The much talked about 20% salary increment recently authorized by President Jammeh is set to cost the Gambia government D200m (Two hundred million Dalasi) a year, according to Hon. Musa Bala Gaye, Secretary of State for Finance and Economic Affairs. Secy. Bala Gaye, who was speaking at the opening of a two-day seminar for the review of the draft civil service and pension reforms at the Atlantic Hotel yesterday, also revealed that the Salaries bill to the government is about D917 million annually.
“The recent 20% salary increment has cost the Gambian Government D200m in one year. Today only the salaries bill to government is about D917m on an annual basis. What more can government take,” Secy. Gaye queried.
He added that government has taken note of the fact that it has a non-contributory scheme, which has resulted in very low monthly pension payment for retired civil servants.
According to the Finance and Economic Affairs Secy., the highest monthly pension payment in the country is about D3, 000. “We have over 800 people having pensions of D100 and the scale goes on. The people in the D2, 000 scale bracket are very few.”
This, he added, cannot continue, expressing the need to have a scheme that would take care of the present predicament of the retired civil servants while making provisions for those who will retire in future.
“The Pensions Act as it stands is really not one of best practices. We must therefore look at the institutional arrangements for the management of pensions,” he noted.
Secy.
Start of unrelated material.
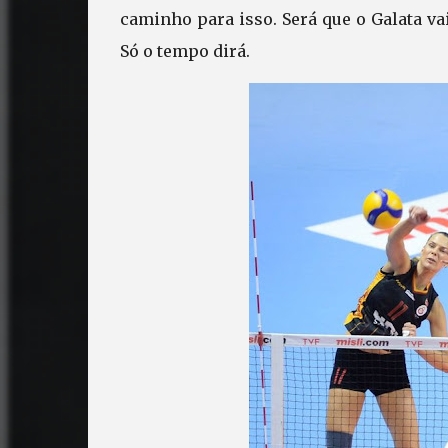
caminho para isso. Será que o Galata va
Só o tempo dirá.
Gaye further expressed government’s concern with the reform of the civil service over the years. “We were concerned with issues of capacity building, compensation package that was being paid to the civil service and related to the compensation package were the issues of both attrition and retention.
“Equally we were concerned with the pensions system that was in place and the fact that the retired civil servants were earning very meager sums on a monthly basis,” he stated.